# incomunicabilità di coppia



## Tebina (14 Gennaio 2013)

E' un periodo pesante. Fisicamente e mentalmente. Periodo che dura ormai da qualche mese.
Le cose vanno avanti. Con lentezza. Ma vanno.
per dare un immagine reale della mia attuale situazione diciamo che sono kate Winslet sulla tavola di legno in mezzo al mare dopo il disastro del Titanic, mentre prima ero quel povero sfigato che ci ha messo 800 ore a congelare, di leonardo di Caprio abbarbicato come una piattola alla stessa tavola, ma immerso nel ghiaccio.
Una bella differenza certo, ma sempre merda è.
Chissà che anche io non abbia il mio Carpathia personale.
Mah.

Comunque. Mattia sta litigando con la sua famiglia. Dei gran rompicoglioni, di questa cosa non ho mai fatto mistero, e quando succede diventa noioso come una mosca d'estate.
Comincia a rompere i coglioni su tutto, perchè devo sfogare l'ansia, lo stress.
Ma anche qui. Nulla di nuovo sotto il sole.
Ora.
E' qualche giorno che rompe davvero il cazzo. Su tutto. Ma robe che davvero uno si chiede se ci è o ci fa.
Sono arrivata a mettere i tappi nelle orecchie, in un messaggio decisamente non subliminale.
Arrivo a casa e finchè lui è normale tutto bene, interagisco, cucino eccetera, poi comincia improvvisamente con le sue stronzate ansiose in un crescendo di rinfacci e di previsione fosche e nere e io. Io.
leggiadra come una fata dell'acqua apro la borsa, prendo lo scatolino tutto brillantinato cineseggiante rosa e tiro fuori i miei tappi per le orecchie rosa melange e infilo.
E' una bellissima sensazione sentire la gommapiuma cespandersi nel condotto uditivo ovattando sempre di più il resto del mondo. 
Soprattutto la voce di Mattia. 

	
	
		
		
	


	





Per un paio di giorni non se ne è accorto (difficilmente gli do corda quando è in coma ansiolitico,perchè so che cerca la lite e io sono una che fa di tutto, sempre, per evitarla. Ma non solo con lui, nella vita in genere. Poi certo. Parte l'embolo pure a me, ma in genere no. Quindi non gli do mai risposta). poi se ne accorto.

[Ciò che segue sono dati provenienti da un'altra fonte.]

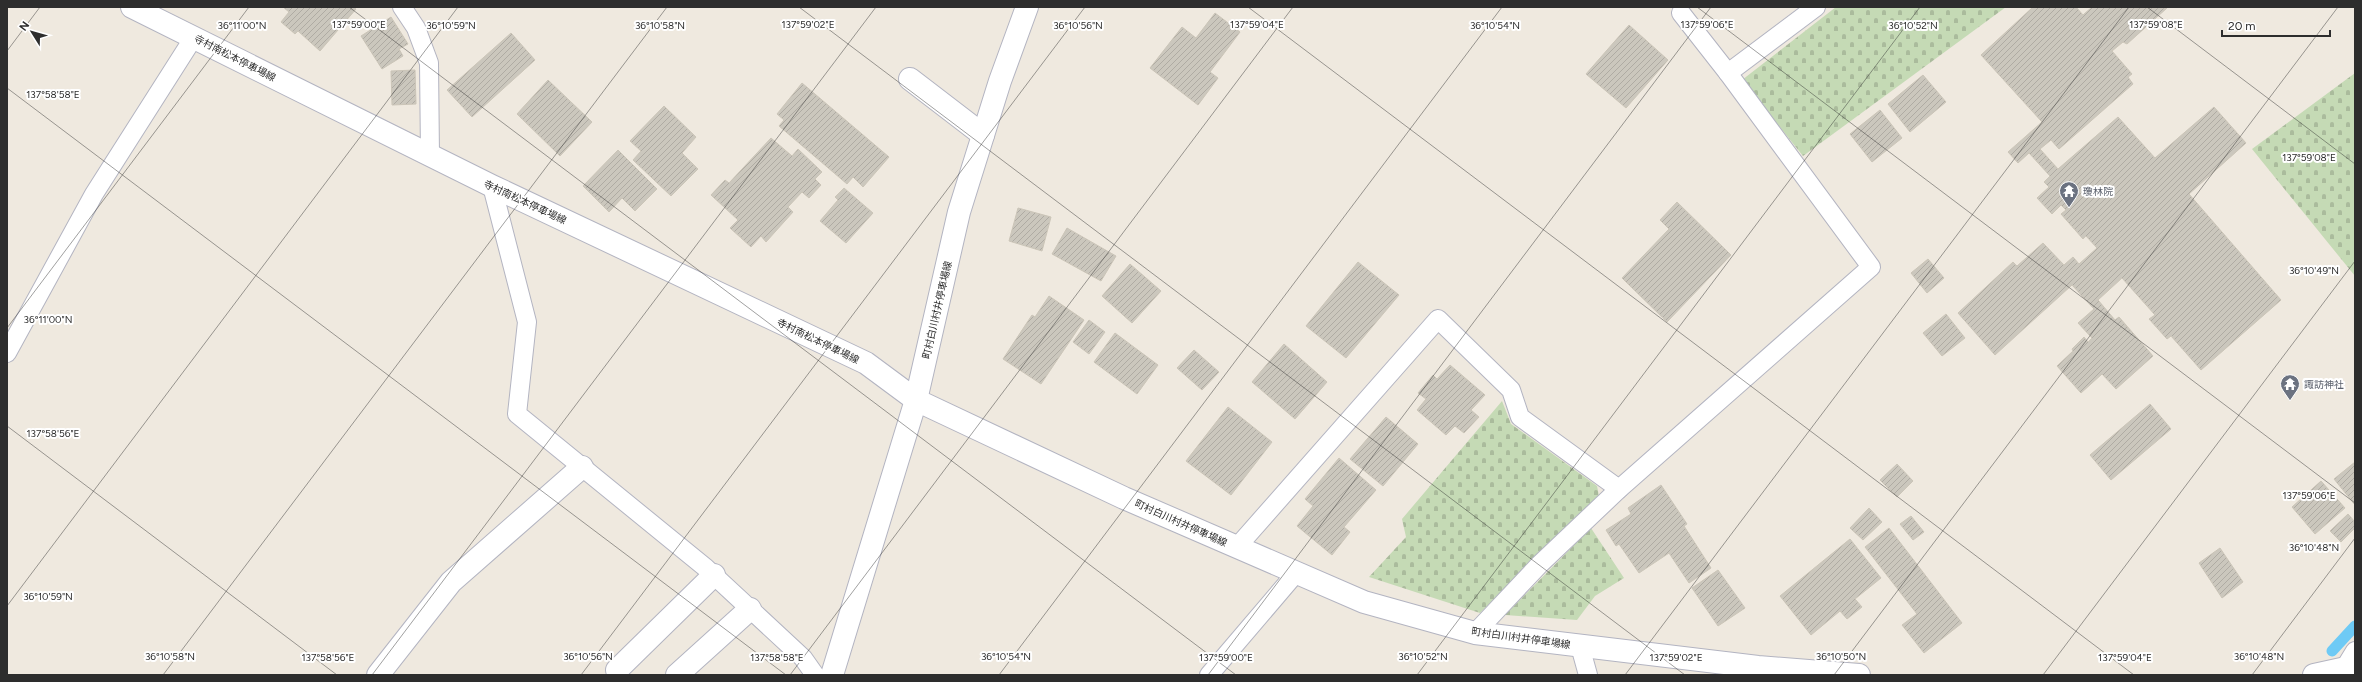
<svg xmlns="http://www.w3.org/2000/svg" width="2362" height="682" viewBox="0 0 2362 682" font-family="Figtree,'Noto Sans JP',sans-serif">
<style>
.cemetery{fill:url(#cemetery-stones)}
.lines{fill:none;stroke-linecap:round;stroke-linejoin:round}
.stream{stroke:#6ecaf5;stroke-width:11}
.building{fill:url(#building-hatch);stroke:#cbc5b8}
.service-casing{stroke:#b3b4c1;stroke-width:20}
.minor-casing{stroke:#b3b4c1;stroke-width:24}
.tertiary-casing{stroke:#b3b4c1;stroke-width:24}
.secondary-casing{stroke:#b3b4c1;stroke-width:24}
.service{stroke:#fff;stroke-width:18}
.minor{stroke:#fff;stroke-width:22}
.tertiary{stroke:#fff;stroke-width:22}
.secondary{stroke:#fff;stroke-width:22}
.ticks{fill:none;stroke:#2d2d2d;stroke-width:1;stroke-opacity:0.45}
.labels{text-anchor:middle;dominant-baseline:central;stroke-width:4;stroke-linejoin:round;paint-order:stroke}
.street-label{font-size:10px;fill:#2d2d2d;stroke:#fff}
.worship-label{font-size:10px;fill:#5b616d;stroke:#fff;text-anchor:start}
.ticks-label{font-size:10px;text-anchor:middle;fill:#2d2d2d;stroke:#fff;stroke-width:4;stroke-linejoin:round;paint-order:stroke}
</style>
<defs>
<pattern id="cemetery-stones" width="16" height="16" patternUnits="userSpaceOnUse"><rect width="16" height="16" fill="#c5dab5"/><path d="M2 7V4a2 2 0 0 1 4 0v3zM10 15v-3a2 2 0 0 1 4 0v3z" fill="#aabb9c"/></pattern>
<pattern id="building-hatch" width="6" height="6" patternUnits="userSpaceOnUse"><rect width="6" height="6" fill="#cbc7bd"/><path d="M-1 1l2-2M0 6l6-6M5 7l2-2" fill="none" stroke="#afaba3"/></pattern>
</defs>
<rect width="100%" height="100%" fill="#efe9df"/>
<g class="cemetery">
<polygon points="1836,7 2006,7 1803,156 1742,80"/>
<polygon points="2355,73 2355,276 2252,149"/>
<polygon points="1502,401 1511,424 1597,486 1599,496 1480,613 1369,577 1406,537 1402,519"/>
<polygon points="1591,528 1624,578 1595,596 1577,620 1505,615"/>
</g>
<g class="lines">
<polyline class="stream" points="2332,651 2355,626"/>
</g>
<g class="building">
<polygon points="283,7 353,7 356,9 320,51 298,31 295,34 281,22 289,12"/>
<polygon points="2033,7 2076,7 2083,15 2092,7 2167,8 2127,44 2123,42 2112,51 2132,74 2128,77 2133,84 2059,149 2051,140 2040,149 2058,169 2118,117 2155,158 2214,107 2246,143 2189,194 2281,300 2201,370 2171,336 2167,339 2149,319 2155,315 2122,278 2098,300 2115,320 2119,317 2153,356 2116,389 2102,374 2081,393 2057,366 2073,351 2072,349 2084,337 2088,342 2092,338 2078,323 2094,309 2072,285 1995,355 1958,313 2013,262 2017,266 2043,243 2064,265 2073,257 2079,264 2097,248 2086,236 2083,239 2061,214 2066,210 2061,205 2052,214 2037,198 2049,187 2044,182 2050,176 2029,153 2018,163 2008,152 2042,122 1981,55"/>
<polygon points="1215,13 1240,32 1210,72 1218,78 1198,105 1150,68 1182,27 1196,38"/>
<polygon points="391,17 408,44 399,49 403,56 382,69 361,36"/>
<polygon points="1629,25 1668,60 1626,108 1586,74"/>
<polygon points="511,33 535,60 472,117 447,90"/>
<polygon points="415,70 416,104 392,105 391,71"/>
<polygon points="1923,75 1946,102 1910,132 1888,104"/>
<polygon points="548,80 592,122 560,156 517,114"/>
<polygon points="802,83 889,157 863,187 853,177 847,184 779,126 784,120 777,114"/>
<polygon points="664,106 696,137 682,153 698,169 671,196 633,160 641,151 630,141"/>
<polygon points="1880,110 1902,138 1872,162 1850,134"/>
<polygon points="771,138 792,156 798,149 822,172 815,179 821,185 809,198 802,192 788,207 793,212 766,242 761,236 751,247 730,228 738,220 711,195 725,180 729,183"/>
<polygon points="618,150 657,189 635,211 622,198 609,212 583,186"/>
<polygon points="844,188 873,213 846,243 820,221 838,200 835,197"/>
<polygon points="1677,202 1731,255 1667,322 1622,278 1669,229 1660,220"/>
<polygon points="1018,208 1051,217 1042,251 1009,241"/>
<polygon points="1067,228 1116,256 1101,281 1052,254"/>
<polygon points="1928,259 1944,278 1927,293 1911,273"/>
<polygon points="1358,262 1399,295 1346,358 1306,326"/>
<polygon points="1130,264 1161,291 1132,323 1102,296"/>
<polygon points="1049,296 1084,320 1041,384 1003,359 1032,315 1035,317"/>
<polygon points="1946,314 1965,338 1942,356 1923,333"/>
<polygon points="1089,320 1105,332 1089,354 1073,342"/>
<polygon points="1115,333 1158,365 1137,394 1094,362"/>
<polygon points="1284,344 1327,382 1295,419 1252,382"/>
<polygon points="1194,350 1219,372 1202,390 1177,368"/>
<polygon points="1450,365 1485,395 1471,410 1479,417 1464,433 1455,426 1446,435 1417,410 1426,399 1418,393 1433,375 1437,379"/>
<polygon points="2150,404 2171,429 2111,480 2090,455"/>
<polygon points="1228,407 1272,442 1231,495 1186,461"/>
<polygon points="1386,417 1418,444 1383,486 1350,459"/>
<polygon points="1339,458 1376,490 1344,527 1350,532 1332,555 1297,526 1313,506 1305,499"/>
<polygon points="2355,462 2355,505 2334,479"/>
<polygon points="1897,464 1913,481 1897,497 1880,480"/>
<polygon points="2321,481 2345,508 2315,534 2292,507"/>
<polygon points="1661,485 1687,524 1684,526 1711,568 1689,583 1669,553 1639,573 1619,544 1616,546 1606,530 1631,514 1628,508"/>
<polygon points="1869,508 1882,522 1863,540 1850,528"/>
<polygon points="2348,514 2355,522 2355,528 2341,542 2330,531"/>
<polygon points="1911,516 1924,532 1913,540 1900,524"/>
<polygon points="1889,528 1962,623 1924,653 1902,625 1917,614 1865,547"/>
<polygon points="1850,539 1881,578 1855,599 1862,607 1847,619 1840,611 1811,635 1780,596"/>
<polygon points="2220,548 2243,582 2222,598 2199,563"/>
<polygon points="1718,570 1745,608 1718,626 1692,588"/>
</g>
<g class="lines">
<defs>
<g id="service">
<polyline points="402,7 416,28 429,63 430,156"/>
<polyline points="1728,73 1816,7"/>
<polyline points="492,186 527,322 517,414 706,568 803,658 815,675"/>
<polyline points="7,353 94,194 194,37"/>
<polyline points="1237,547 1438,319 1511,390 1520,417 1619,489"/>
<polyline points="1475,633 1540,564 1619,489 1871,267 1728,73 1681,13"/>
<polyline points="1580,646 1588,675"/>
<polyline points="2344,669 2355,651"/>
<polyline points="1209,675 1296,573"/>
</g>
<g id="minor">
<polyline points="910,79 983,135"/>
<polyline points="617,670 714,575"/>
<polyline points="378,675 451,582 582,467"/>
<polyline points="677,675 750,609"/>
</g>
<polyline id="tertiary" points="832,675 916,400"/>
<g id="secondary">
<polyline points="132,7 492,186 866,363 916,400 1124,498 1364,602 1475,633 1758,667 1859,675"/>
<polyline points="916,400 959,212 1000,81 1027,7"/>
<polyline points="2314,675 2355,666"/>
</g>
</defs>
<use href="#service" class="service-casing"/>
<use href="#minor" class="minor-casing"/>
<use href="#tertiary" class="tertiary-casing"/>
<use href="#secondary" class="secondary-casing"/>
<use href="#service" class="service"/>
<use href="#minor" class="minor"/>
<use href="#tertiary" class="tertiary"/>
<use href="#secondary" class="secondary"/>
</g>
<path class="ticks" d="M349 7 1236 675M799 7 1685 675M1248 7 2134 675M1697 7 2355 503M2147 7 2355 164M7 51 40 7M7 88 786 675M7 328 249 7M7 426 337 675M7 606 458 7M163 675 667 7M372 675 876 7M581 675 1085 7M790 675 1293 7M999 675 1502 7M1208 675 1711 7M1417 675 1920 7M1625 675 2129 7M1834 675 2338 7M2043 675 2355 261M2252 675 2355 538"/>
<defs>
<symbol id="temple-pin" viewBox="-11 -11 22 30"><path d="M0 17L-7.5 6A9.5 9.5 0 1 1 7.5 6Z" fill="#6b7280" stroke="#fff"/><path d="M0-6L5-2H3V0L6.5 2.5H4V6H1.5V3h-3V6H-4V2.5H-6.5L-3 0V-2H-5Z" fill="#fff"/></symbol>
</defs>
<g fill-rule="evenodd">
<use href="#temple-pin" x="2058" y="180" width="22" height="30"/>
<use href="#temple-pin" x="2279" y="373" width="22" height="30"/>
</g>
<g class="labels">
<g class="street-label">
<text transform="translate(235 58) rotate(27)">寺村南松本停車場線</text>
<text transform="translate(525 202) rotate(25)">寺村南松本停車場線</text>
<text transform="translate(937 310) rotate(-77)">町村白川村井停車場線</text>
<text transform="translate(818 341) rotate(26)">寺村南松本停車場線</text>
<text transform="translate(1181 523) rotate(24)">町村白川村井停車場線</text>
<text transform="translate(1521 638) rotate(8)">町村白川村井停車場線</text>
</g>
<g class="worship-label">
<text x="2083" y="191">瓊林院</text>
<text x="2304" y="384">諏訪神社</text>
</g>
</g>
<g class="ticks-label">
<text x="2156" y="28">137°59'08"E</text>
<text x="359" y="28">137°59'00"E</text>
<text x="808" y="28">137°59'02"E</text>
<text x="1257" y="28">137°59'04"E</text>
<text x="1707" y="28">137°59'06"E</text>
<text x="242" y="29">36°11'00"N</text>
<text x="451" y="29">36°10'59"N</text>
<text x="660" y="29">36°10'58"N</text>
<text x="1078" y="29">36°10'56"N</text>
<text x="1495" y="29">36°10'54"N</text>
<text x="1913" y="29">36°10'52"N</text>
<text x="53" y="98">137°58'58"E</text>
<text x="2309" y="161">137°59'08"E</text>
<text x="2314" y="274">36°10'49"N</text>
<text x="48" y="323">36°11'00"N</text>
<text x="53" y="437">137°58'56"E</text>
<text x="2309" y="499">137°59'06"E</text>
<text x="2314" y="551">36°10'48"N</text>
<text x="48" y="600">36°10'59"N</text>
<text x="170" y="660">36°10'58"N</text>
<text x="588" y="660">36°10'56"N</text>
<text x="1006" y="660">36°10'54"N</text>
<text x="1423" y="660">36°10'52"N</text>
<text x="1841" y="660">36°10'50"N</text>
<text x="2259" y="660">36°10'48"N</text>
<text x="328" y="661">137°58'56"E</text>
<text x="777" y="661">137°58'58"E</text>
<text x="1226" y="661">137°59'00"E</text>
<text x="1676" y="661">137°59'02"E</text>
<text x="2125" y="661">137°59'04"E</text>
</g>
<rect width="2362" height="682" fill="none" stroke="#2d2d2d" stroke-width="16"/>
<g transform="translate(32 32) rotate(307)" stroke="#ffffff" stroke-width="3" paint-order="stroke">
<path d="M0-3L7 15L0 10L-7 15Z" fill="#2d2d2d"/>
<text y="-6" font-size="11" font-weight="bold" text-anchor="middle" fill="#2d2d2d">N</text>
</g>
<path d="M2222 30v6h108v-6" fill="none" stroke="#2d2d2d" stroke-width="2"/>
<text x="2228" y="30" font-size="12" fill="#2d2d2d" stroke="#ffffff" stroke-width="3" paint-order="stroke">20 m</text>
</svg>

E ha tirato giù l'inferno.
Da ieri.
Non ha dormito con me. Non mi ha dato il bacino del mattino. Non mi ha fatto la solita telefonata alle 10.

Minchia è incazzato come una iena.
Tra l'altro suo padre gli ha pure detto che da quando è con me è cambiato ( e meno male aggiungiamo tutti. E' stata dura combattere  con la mentalità super _napulè_), che non lo riconosce più, e tutto l'allegro repertorio minchione.
Insomma. In quella famiglia sono proprio la pecora nera






e me ne vanto, ovvio.

Ma. Mattia l'ha presa a male di brutto.
Ed era ancora incarognito dall' sera, ha tentato un approccio sessuale ma io non avevo voglia. Essì. Ormone zero.
E invece di farmela venire, non è che sono un pezzo di legno, ha cominciato a rompere il cazzo sulle lenzuola che non erano tirate bene. Sul fatto che non gli avevo comprato i cerottini per il naso, varie ed eventuali.
Insomma. Un vampiro che ti succhia il cazzo con i denti.
Ovviamente tappi in tempo zero. Lui ha continuato a straparlare e io dicevo _si si _a random.
Credo centri anche la facocera nello stress. E' stata definitivamente lasciata dal tipo di cui era l'amante. Lui ha scelto di stare con la sua compagna e lei ovviamente è andata in botta.
E da chi va a vomitare veleno sugli uomini che scelgono i porti sicuri e non l'amore? (minchia, sembra un mantra maledetto) Da mattia ovviamente.
Che si incazza. la mostrizza. E lei diventa aggressiva. E lui si incazza doppio.
Insomma.
Tutto di più.










ieri all'esselunga ho visto un'orchidea Cymbidium tutta secchina e patente, buttata in un angolo a morire. Prezzo. 15 euro.
Ho cercato il responsabile garden, fatto super flap flap, e l'ho strappata ad un prezzo irrisorio.
E' brutto sto cymbidium, tra l'altro giallo che mi schifa abbastanza, ha quattro pseudo bulbi in sofferenza e sta tracimando dal vaso.(anche se ha una fioritura superba)
Oggi lo caccio nel nuovo vaso, che altro non è che un bottiglione da acqua da sette litri mi sembra, di una plastica trasparente e decisamente forte, a cui ho tagliato il collo e fatto buchi ovunque con il trapano.
Perfetto per il cymbi, anche perchè vasi trasparenti così grossi non esistono.




Che ore sono?
Mezzogiorno. Ok.
Mi vado a vedere un porno.
No. 
Riesumazioni. Oggi sono splatter.


----------



## Innominata (14 Gennaio 2013)

Ti ho dato l'eccellenza perché è un pezzo da vero romanzo verista metropolitano. Che devo dire? Vita. E vera. C'è tutto. Anche, ben nascosta dentro, la parte non escrementizia, che tornerà. E i gechi tapini torneranno a essere splendidi dinosauri sul letto a spettare...la fioritura delle orchidee (_E' brutto sto cymbidium, tra l'altro giallo che mi schifa abbastanza, ha quattro pseudo bulbi in sofferenza e sta tracimando dal vaso.(anche se ha una fioritura superba) )_che sembravano misere salme!


----------



## babsi (14 Gennaio 2013)

La pecorella nera è fantastica Tebe.
Pure riccetta come te
Bella bella per rappresentarti.
(E ' un complimento, eh )
Lascialo perdere Mattia, prima o poi si stancherà anche lui di sclerare.
O no?


----------



## Chiara Matraini (16 Gennaio 2013)

Innominata;bt7071 ha detto:
			
		

> Ti ho dato l'eccellenza perché è un pezzo da vero romanzo* verista metropolitano*. Che devo dire? Vita. E vera. C'è tutto. Anche, ben nascosta dentro, la parte non escrementizia, che tornerà. E i gechi tapini torneranno a essere splendidi dinosauri sul letto a spettare...la fioritura delle orchidee (_E' brutto sto cymbidium, tra l'altro giallo che mi schifa abbastanza, ha quattro pseudo bulbi in sofferenza e sta tracimando dal vaso.(anche se ha una fioritura superba) )_che sembravano misere salme!


complimenti per l'espressione


----------